An ideal result of any new product is growth, be it for the brand or for the sales of that product. There is a risk though…
If a company already has a product in that market a consequence could be customers buying this new product instead of the original offering, customers may see this as an improved product or be using it as an unpredicted substitute for the other offering (Bendle et al. 2016).
Bendle et al. (2016) defines this as cannibalisation which results in the company not attaining as many new customers as they would of if cannibalisation hadn’t occurred. It is measured by dividing the sales lost from existing products by the sales of new products to give you a percentage of cannibalisation (Bendle et al. 2016).
This occurrence is less likely to happen in markets that are going through a growth stage due to the nature of the time of that market’s life cycle. Cannibalisation may also be customers simply moving to an upgraded or improved version of the product which is often ideal for a company (Bendle et al. 2016).

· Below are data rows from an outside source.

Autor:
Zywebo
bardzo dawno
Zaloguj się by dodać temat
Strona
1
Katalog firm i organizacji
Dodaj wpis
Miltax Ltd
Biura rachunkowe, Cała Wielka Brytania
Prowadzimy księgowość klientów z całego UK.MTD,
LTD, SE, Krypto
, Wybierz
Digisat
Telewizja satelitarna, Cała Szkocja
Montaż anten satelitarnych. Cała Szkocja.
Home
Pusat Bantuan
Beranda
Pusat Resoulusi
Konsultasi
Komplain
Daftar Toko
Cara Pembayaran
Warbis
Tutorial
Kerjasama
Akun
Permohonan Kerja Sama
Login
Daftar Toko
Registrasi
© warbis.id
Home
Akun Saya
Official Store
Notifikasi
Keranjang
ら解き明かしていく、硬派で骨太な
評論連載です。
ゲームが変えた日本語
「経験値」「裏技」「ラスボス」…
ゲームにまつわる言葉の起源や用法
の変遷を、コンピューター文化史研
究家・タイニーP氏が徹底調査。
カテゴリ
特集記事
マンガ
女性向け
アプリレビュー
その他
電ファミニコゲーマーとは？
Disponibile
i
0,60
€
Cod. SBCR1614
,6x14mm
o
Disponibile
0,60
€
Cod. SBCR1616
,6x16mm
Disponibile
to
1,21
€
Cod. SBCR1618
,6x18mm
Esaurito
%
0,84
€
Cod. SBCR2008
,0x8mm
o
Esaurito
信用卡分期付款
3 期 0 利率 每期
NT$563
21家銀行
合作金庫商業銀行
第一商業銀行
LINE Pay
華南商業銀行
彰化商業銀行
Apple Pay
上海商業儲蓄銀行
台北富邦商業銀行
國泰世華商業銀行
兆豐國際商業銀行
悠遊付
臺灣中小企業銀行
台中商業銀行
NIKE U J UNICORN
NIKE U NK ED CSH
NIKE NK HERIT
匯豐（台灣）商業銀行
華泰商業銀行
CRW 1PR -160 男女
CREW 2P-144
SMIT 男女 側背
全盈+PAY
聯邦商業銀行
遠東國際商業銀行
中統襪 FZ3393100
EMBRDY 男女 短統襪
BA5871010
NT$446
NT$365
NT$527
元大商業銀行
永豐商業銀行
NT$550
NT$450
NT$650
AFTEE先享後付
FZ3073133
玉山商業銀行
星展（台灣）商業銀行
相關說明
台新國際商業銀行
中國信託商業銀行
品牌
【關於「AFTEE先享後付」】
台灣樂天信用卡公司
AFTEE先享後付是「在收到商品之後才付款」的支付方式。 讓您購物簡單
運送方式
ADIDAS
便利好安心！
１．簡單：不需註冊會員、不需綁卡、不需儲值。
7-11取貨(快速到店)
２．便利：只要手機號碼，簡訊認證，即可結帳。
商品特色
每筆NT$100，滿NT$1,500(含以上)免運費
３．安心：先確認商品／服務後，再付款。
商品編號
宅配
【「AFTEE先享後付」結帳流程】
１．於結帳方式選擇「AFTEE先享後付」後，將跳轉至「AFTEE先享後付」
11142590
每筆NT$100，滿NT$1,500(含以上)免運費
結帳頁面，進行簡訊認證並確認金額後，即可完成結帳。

The ideal alternative of cannibalisation is drawing in customers from competing firm’s offerings by meeting their needs more effectively or at a lower price point, this is far more likely in a differentiated market (Bendle et al. 2016).
References
Bendle, NT, PW Farris, PE Pfeifer & DJ Reibstein (2016) Marketing Metrics: The Manager’s Guide to Measuring Marketing Performance, 3rd edition. Pearson: New Jersey.